Segundo o advogado da ATI Rosa Fortini, Renzyo Costa, a Fundação Renova alterou o entendimento sobre a questão do cadastro. “As representantes das pessoas atingidas de Rio Doce; Sta. Cruz do Escalvado e Chopotó (Ponte Nova) e a ATI Rosa Fortini identificaram e denunciaram que a Fundação Renova alterou entendimento sobre forma de atendimento no cadastro sem uma consulta livre, prévia e informada às representações dos(as) faiscadores(as) na CT-IPCT sucedido por um posicionamento desta câmara técnica, não oferecendo um tempo hábil para que essas representações dialogassem com as comissões municipais sobre essas mudanças”, explica.
 
Ele ainda acrescenta que a situação levou a ATI a pedir aplicação de multa por descumprimento de deliberações do CIF e avalia ainda que isso pode gerar adiamento do pagamento do auxílio:  “Essa constatação  motivou que a assessoria pedisse ao CT IPCT um pedido de aplicação de multa  pelo CIF em desfavor da Fundação Renova por mais um descumprimento da deliberação 769, assim como o acionamento da Advocacia Geral da União para que analise o caso e possa tomar as medidas jurídicas cabíveis  nessa situação junto ao Poder Judiciário.
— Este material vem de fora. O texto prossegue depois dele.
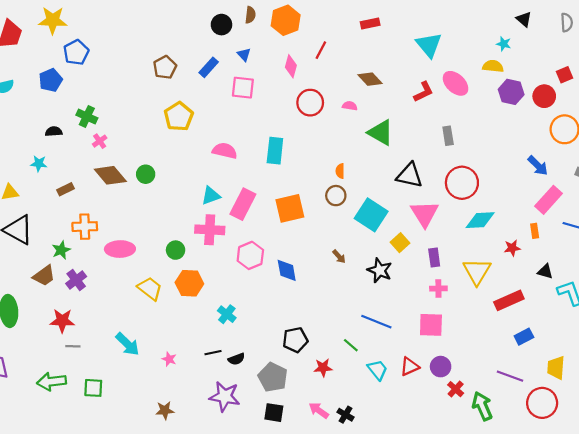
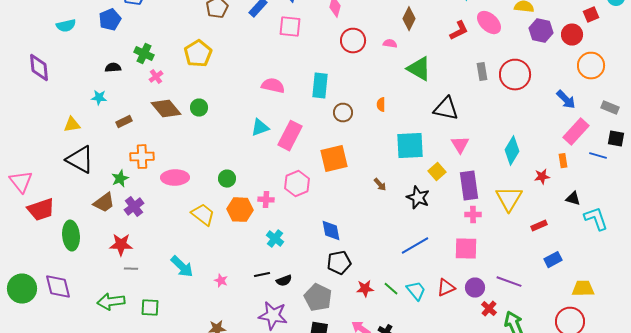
brown diamond: (370, 79) -> (409, 19), turned 70
yellow pentagon: (179, 116) -> (198, 54), moved
red circle: (462, 183) -> (515, 75), moved
brown circle: (336, 196) -> (343, 113), moved
orange square: (290, 208) -> (334, 159), moved
pink triangle: (425, 214) -> (460, 145), size x0.7
cyan square: (371, 215) -> (410, 146), turned -36
cyan diamond: (480, 220) -> (512, 151), turned -56
pink cross: (210, 230) -> (266, 200), moved, size x0.6
purple rectangle: (434, 258) -> (469, 186), size x1.6
blue diamond: (287, 270) -> (331, 231), moved
red rectangle: (509, 300) -> (539, 226), size x0.6
blue line: (376, 322) -> (415, 246), turned -52
green line: (351, 345) -> (391, 289), moved
yellow trapezoid: (556, 368) -> (583, 289), turned 85
purple line: (510, 376) -> (509, 282), moved

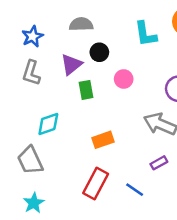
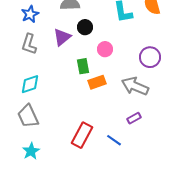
green rectangle: (86, 90) -> (83, 66), moved
cyan diamond: (48, 124) -> (30, 84), moved
orange rectangle: (103, 140) -> (97, 82), moved

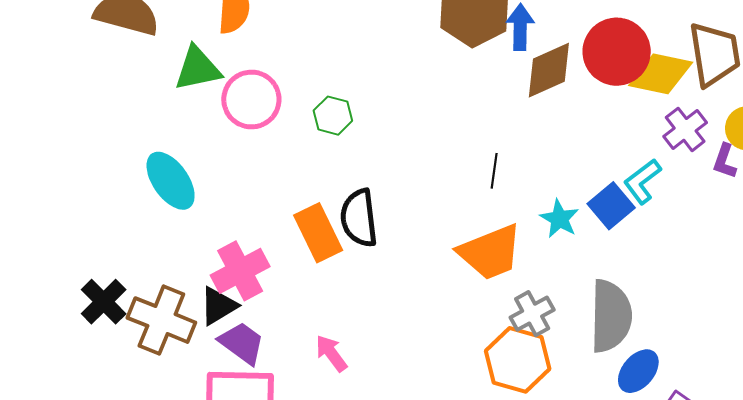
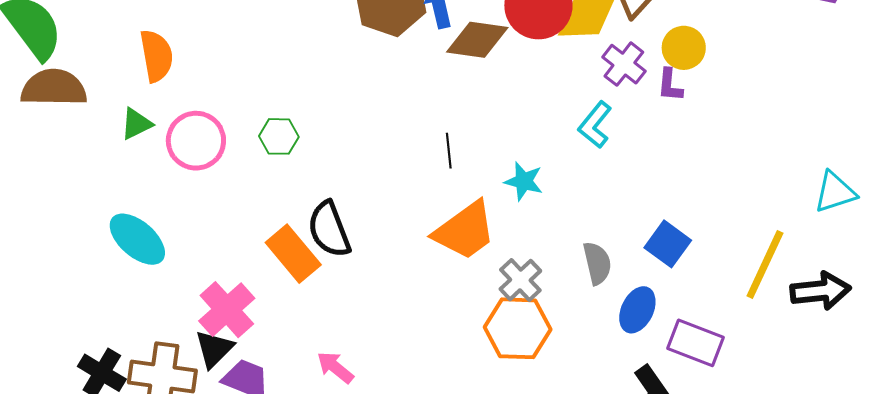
green triangle: (198, 69) -> (136, 124), size x0.7
brown diamond: (549, 70) -> (477, 40), turned 46
blue square: (611, 206) -> (668, 244), moved
gray semicircle: (611, 316) -> (597, 263), size x0.6

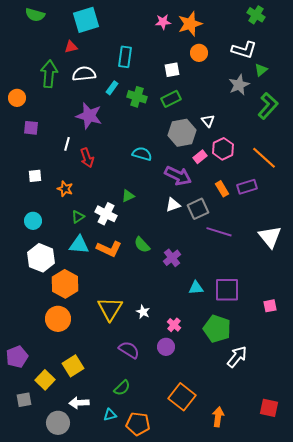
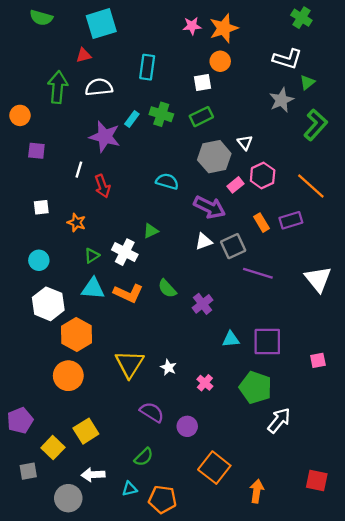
orange circle: (199, 53) -> (220, 61), moved
cyan rectangle: (112, 88) -> (132, 119), moved
purple circle: (166, 347) -> (187, 426), moved

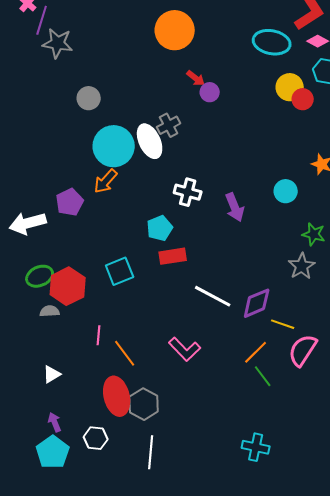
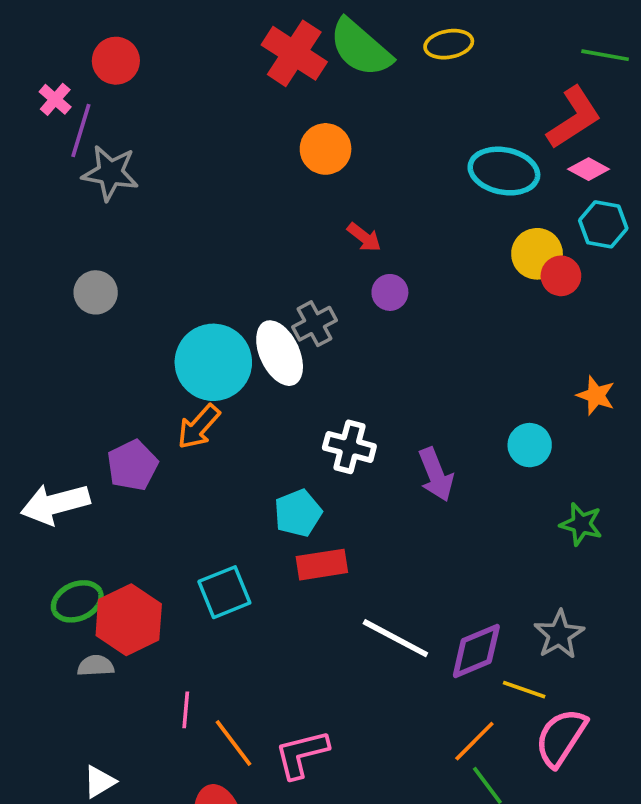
orange circle: (175, 30) -> (326, 149), size x0.7
purple circle: (210, 92) -> (390, 292), moved
gray circle: (89, 98) -> (96, 292), moved
gray star: (302, 266) -> (559, 634), moved
pink L-shape: (185, 349) -> (302, 754), moved, turned 120

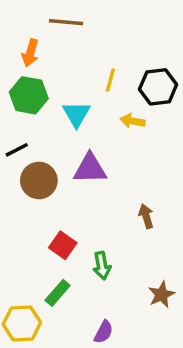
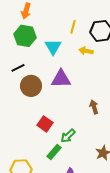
green arrow: (102, 266) -> (68, 136), turned 56
green rectangle: (58, 293) -> (54, 152), moved

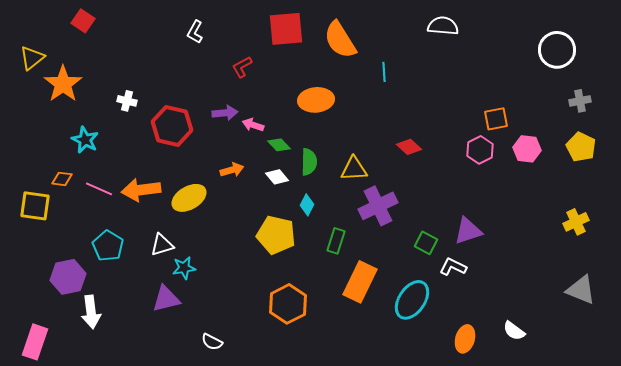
Esse procedimento arbitrário da Renova pode representar um adiamento do início de pagamento dos (as) faiscadores (as), agravado o prejuízo com o abalo da renda que enfrentam desde novembro de 2015”.
 
CT-IPCT no Encontro da Bacia
 
O Encontro da Bacia do Rio Doce e Litoral Norte Capixaba cujo objetivo era eleger pessoas atingidas que irão compor as instâncias do Sistema de Governança e Participação Social previsto no TAC- Gov, foi um momento de disputa e luta para membros da Câmara Técnica de Indígenas e Povos e Comunidades Tradicionais (CT-IPCT). Durante a reunião desta CT, no dia 23, foi decidido a não participação do grupo no processo eleitoral previsto.
 
Os representantes de povos e comunidades tradicionais com participação na CT-IPCT afirmam que o motivo para não participação, é que desde o planejamento do Encontro da Bacia aconteceram sérios conflitos sobre representatividade, destacando, inclusive, desrespeito à consulta prévia, direito garantido pela Convenção 169, da Organização Internacional do Trabalho (OIT). Desta forma, não houve eleição de novos membros para a CT-IPCT, permanecendo a mesma configuração de membros/representantes. 
 
Como alternativa para solucionar o conflito, durante o Encontro da Bacia, os representantes de povos e comunidades tradicionais participantes da CT-IPCT iniciaram diálogo com o Procurador da República, Dr. Felipe Augusto de Barros Carvalho Pinto, do Ministério Público Federal para  a reivindicar a organização de um Encontro de Bacia apenas para indígenas e povos e comunidades tradicionais, respeitando as tradicionalidades que esse grupo reúne.
 
Repasse às comunidades
 
Na noite da última quinta-feira (29), as Comissões de Atingidos e Atingidas de Rio Doce e Santa Cruz do Escalvado estiveram reunidas nos escritórios da ATI Rosa Fortini para receber os repasses do ocorrido durante a 59ª Reunião Ordinária da Câmara Técnica de Indígenas e Povos e Comunidades Tradicionais (CT-IPCT) e Encontro da Bacia do Rio Doce e Litoral Norte Capixaba.
 
ATI Rosa Fortini em reunião com membros da Comissão de Atingidos e Atingidas. Foto: Mariana Duarte
 
Os presentes puderam perguntar sobre os desdobramentos da 59ª Reunião Ordinária da CT-IPCT e como proceder com os questionamentos das pessoas atingidas sobre a Listagem das Famílias Faiscadoras.